LIST OF TASKS =>
a - According to the passage on path methods, which strings can express an anonymous role?
b - Using the passage on path methods, explain why calling $dpt->activities(-columns => '*') after $dpt->expand('activities') queries the database again.
c - Summarize the passage on path methods in three sentences.

PASSAGE PROVIDED =>
To illustrate how this works, the
path method C<activities()> corresponding to the example above
will generate the following SQL query :

  SELECT * FROM Activity WHERE dpt_id = '$a_department->{dpt_id}'

The method can also accept additional parameters
in L<SQL::Abstract::More> format, exactly like the
L<select()|DBIx::DataModel::Doc::Reference/"select()"> method. So for example

  my $activities = $a_department->activities(-columns => [qw/act_name salary/],
                                             -where   => {is_active => 'Y'});

would perform the following SQL request :

  SELECT act_name, salary FROM Activity WHERE
    dpt_id = '$a_department->{dpt_id}' AND
    is_active = 'Y'

A primitive form of caching is supported : if the method is called
without any parameters, and if that path was previously expanded (see
L<expand()|/"expand">), i.e. if the object hash contains an entry
C<< $a_department->{activities} >>, then this data is reused instead of
calling the database again.  To force a new call to the database,
it suffices to pass some parameters :

  $dpt->expand('activities');  # stores result in $dpt->{activities}
  $list = $dpt->activities;    # returns cached $dpt->{activities}
  $list = $dpt->activities(-columns => '*');  # does not change the default
                                              # columns, but forces a new call
                                              # to the database

Sometimes associations are unidirectional (it does not make sense to
traverse the association in both directions).  In such cases, use an
I<anonymous> role, expressed by an empty string, or by strings
C<"0">, C<'""'>, C<"--"> or C<"none"> : then the corresponding
path method is not generated.

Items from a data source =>

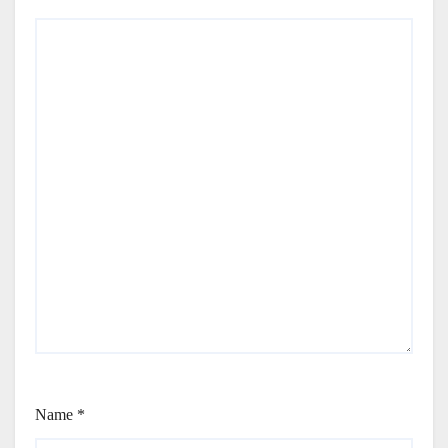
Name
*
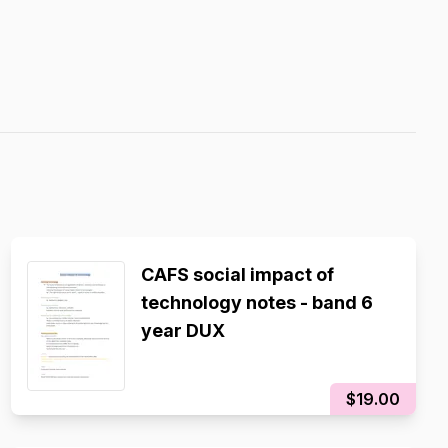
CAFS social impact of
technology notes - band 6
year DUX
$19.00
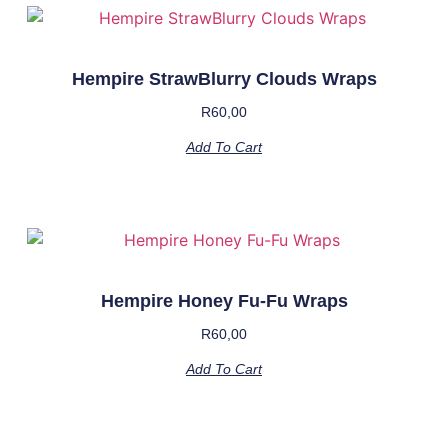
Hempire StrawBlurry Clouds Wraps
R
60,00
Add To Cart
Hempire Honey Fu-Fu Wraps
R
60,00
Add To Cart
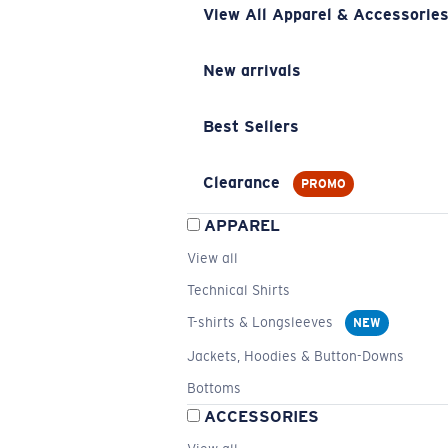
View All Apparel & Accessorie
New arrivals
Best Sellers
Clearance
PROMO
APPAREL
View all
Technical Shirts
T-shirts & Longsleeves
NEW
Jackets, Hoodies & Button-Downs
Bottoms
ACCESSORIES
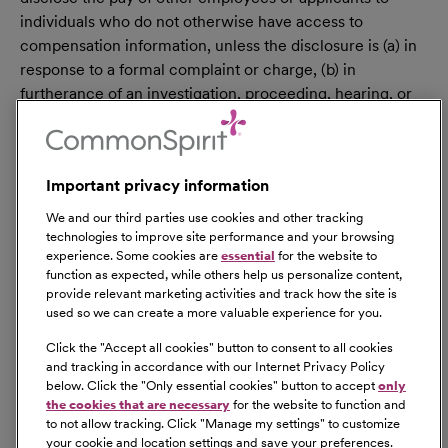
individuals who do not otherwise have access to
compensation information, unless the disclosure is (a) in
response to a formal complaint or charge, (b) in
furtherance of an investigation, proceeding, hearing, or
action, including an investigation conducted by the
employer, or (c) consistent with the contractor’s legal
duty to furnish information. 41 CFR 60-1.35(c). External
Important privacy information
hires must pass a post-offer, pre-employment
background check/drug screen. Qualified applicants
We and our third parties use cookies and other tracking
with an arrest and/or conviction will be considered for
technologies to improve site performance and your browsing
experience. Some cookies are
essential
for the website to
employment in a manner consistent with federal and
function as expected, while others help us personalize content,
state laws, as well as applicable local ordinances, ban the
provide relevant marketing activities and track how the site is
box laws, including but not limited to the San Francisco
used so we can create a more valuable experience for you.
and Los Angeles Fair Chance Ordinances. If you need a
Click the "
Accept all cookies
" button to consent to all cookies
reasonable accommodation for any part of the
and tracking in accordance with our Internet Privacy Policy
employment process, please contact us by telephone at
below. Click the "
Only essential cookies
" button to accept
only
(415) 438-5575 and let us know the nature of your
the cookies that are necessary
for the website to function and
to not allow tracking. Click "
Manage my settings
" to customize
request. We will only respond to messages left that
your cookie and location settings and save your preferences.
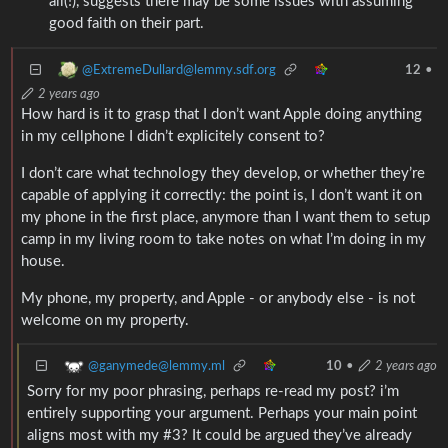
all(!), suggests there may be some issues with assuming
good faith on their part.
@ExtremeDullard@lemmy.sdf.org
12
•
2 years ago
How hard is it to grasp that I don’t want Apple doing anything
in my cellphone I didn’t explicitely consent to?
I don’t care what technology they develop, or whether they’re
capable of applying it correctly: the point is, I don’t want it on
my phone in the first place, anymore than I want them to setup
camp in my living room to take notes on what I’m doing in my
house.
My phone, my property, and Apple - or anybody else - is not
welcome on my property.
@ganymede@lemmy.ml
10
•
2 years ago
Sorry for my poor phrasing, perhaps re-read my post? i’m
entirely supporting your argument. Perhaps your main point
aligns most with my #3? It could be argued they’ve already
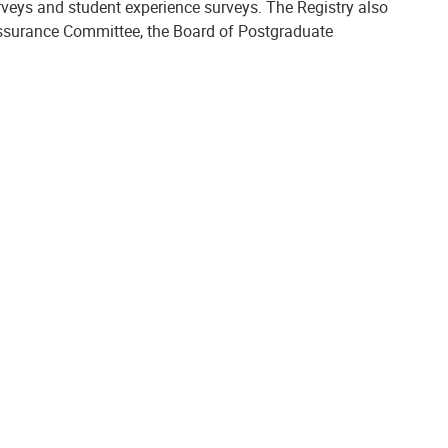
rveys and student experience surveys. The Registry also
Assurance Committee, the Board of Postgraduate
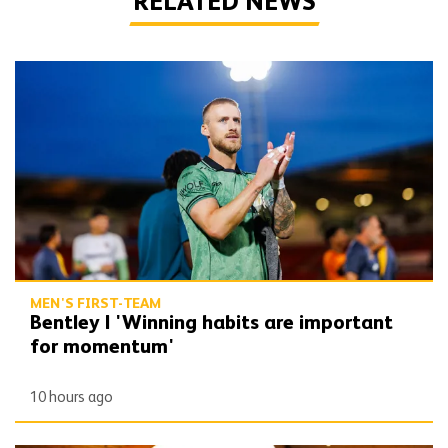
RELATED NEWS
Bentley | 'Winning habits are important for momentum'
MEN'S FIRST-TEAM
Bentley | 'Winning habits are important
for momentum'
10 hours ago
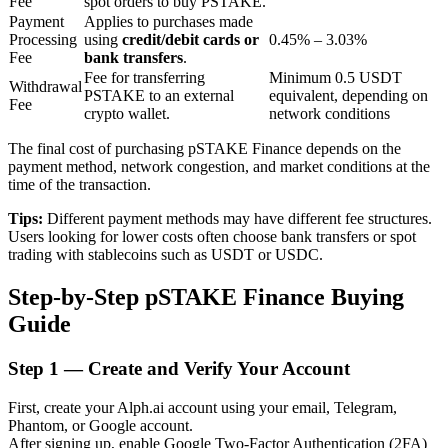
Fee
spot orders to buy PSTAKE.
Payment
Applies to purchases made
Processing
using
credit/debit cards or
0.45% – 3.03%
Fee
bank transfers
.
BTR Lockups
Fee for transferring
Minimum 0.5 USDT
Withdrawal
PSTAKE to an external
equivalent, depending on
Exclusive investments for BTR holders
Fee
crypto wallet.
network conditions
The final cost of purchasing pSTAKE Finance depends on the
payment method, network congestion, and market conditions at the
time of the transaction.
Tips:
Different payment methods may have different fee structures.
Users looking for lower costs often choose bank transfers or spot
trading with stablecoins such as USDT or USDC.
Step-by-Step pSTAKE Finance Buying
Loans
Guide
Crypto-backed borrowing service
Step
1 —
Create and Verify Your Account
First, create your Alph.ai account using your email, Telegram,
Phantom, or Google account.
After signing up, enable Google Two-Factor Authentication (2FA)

ANSWERS BY ITEM =>
a - An empty string, or the strings "0", '""', "--" or "none".

b - Cached data in $dpt->{activities} is reused only when the method is called without any parameters after the path was expanded. Passing any parameter forces a new database call, so this call does not return the cached result. It also leaves the default columns unchanged.

c - A path method such as activities() generates an SQL query that selects the related rows. It also accepts additional parameters in SQL::Abstract::More format, like the select() method. When it is called without parameters after the path was expanded, it reuses the stored data instead of calling the database again, and an anonymous role keeps a path method from being generated for a unidirectional association.